• **Data records**
——
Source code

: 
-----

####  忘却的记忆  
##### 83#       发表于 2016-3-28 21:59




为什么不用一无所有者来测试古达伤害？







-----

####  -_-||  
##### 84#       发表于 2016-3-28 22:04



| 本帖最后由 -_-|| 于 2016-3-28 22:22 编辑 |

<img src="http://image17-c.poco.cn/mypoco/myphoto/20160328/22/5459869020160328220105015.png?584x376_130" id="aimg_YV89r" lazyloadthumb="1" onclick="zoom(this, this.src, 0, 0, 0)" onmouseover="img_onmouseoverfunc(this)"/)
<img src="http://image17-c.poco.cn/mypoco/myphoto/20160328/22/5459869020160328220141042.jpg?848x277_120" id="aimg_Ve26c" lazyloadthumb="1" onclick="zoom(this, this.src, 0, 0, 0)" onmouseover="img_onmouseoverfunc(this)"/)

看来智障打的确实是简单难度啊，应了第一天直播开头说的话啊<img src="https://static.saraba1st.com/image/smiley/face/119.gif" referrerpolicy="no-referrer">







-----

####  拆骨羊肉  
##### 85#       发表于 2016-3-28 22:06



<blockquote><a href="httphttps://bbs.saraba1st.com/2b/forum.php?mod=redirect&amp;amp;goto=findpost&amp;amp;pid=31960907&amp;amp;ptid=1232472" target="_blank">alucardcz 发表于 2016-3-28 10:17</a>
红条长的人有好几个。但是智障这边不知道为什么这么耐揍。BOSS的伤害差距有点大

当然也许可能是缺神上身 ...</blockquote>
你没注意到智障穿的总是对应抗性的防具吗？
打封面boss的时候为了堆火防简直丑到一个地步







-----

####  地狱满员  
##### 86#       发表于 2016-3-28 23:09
——
• **Directions for this task**
Rewrite the records from the start through the line containing "2016-3-28 22:22 编辑 |", replacing every "发表于" with "发布于" and keeping everything else unchanged.

• **Answer below**
Source code

: 
-----

####  忘却的记忆  
##### 83#       发布于 2016-3-28 21:59




为什么不用一无所有者来测试古达伤害？







-----

####  -_-||  
##### 84#       发布于 2016-3-28 22:04



| 本帖最后由 -_-|| 于 2016-3-28 22:22 编辑 |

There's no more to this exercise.